- Agronomic: corn, grass (misc. perennial), hay
- Additional Plants: native plants
- Animals: bovine
- Animal Production: grazing - rotational, watering systems, feed/forage
- Education and Training: demonstration, display, extension, farmer to farmer, networking, on-farm/ranch research
- Farm Business Management: budgets/cost and returns, agricultural finance, value added
- Soil Management: soil quality/health
- Sustainable Communities: sustainability measures
The objective of the Southern Iowa Forage and Livestock Committee (SIFLC) which was established in 1989 as a cooperative effort between area farmers, local business people, the Natural Resources Conservation Service (NRCS), Iowa State University Extension, Rural Economic and Community Development (RECD), and Farm Services Agency (FSA) is to demonstrate an economically feasible and environmentally sound alternative to row crop production on highly erodible marginal land regardless of whether the current land use is CRP, cropland, or pasture.
We are demonstrating and implementing grazing systems and forage production on highly erodible marginal land as an alternative to row crop production. Education of landowners and operators, business people, students, and government agency personnel are key to this project.

##########

- [Tasks for this exercise]
1. In the forage and livestock project description, why is the committee demonstrating grazing systems and forage production on highly erodible marginal land?
2. Rewrite the paragraph of the forage and livestock project description that begins "The objective of the Southern Iowa Forage and Livestock Committee" as a brief list that keeps its main facts.

- [Data excerpt]
##########

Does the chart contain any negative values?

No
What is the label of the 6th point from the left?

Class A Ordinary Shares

##########

- [Exercise solutions]
1. The committee's objective is to show an economically feasible and environmentally sound alternative to row crop production on that land. This applies whether the land is currently in CRP, cropland, or pasture.

2.
- Committee: Southern Iowa Forage and Livestock Committee (SIFLC), established in 1989
- Formed as a cooperative effort among:
  - area farmers
  - local business people
  - the Natural Resources Conservation Service (NRCS)
  - Iowa State University Extension
  - Rural Economic and Community Development (RECD)
  - Farm Services Agency (FSA)
- Objective: demonstrate an economically feasible and environmentally sound alternative to row crop production on highly erodible marginal land
- Applies regardless of current land use: CRP, cropland, or pasture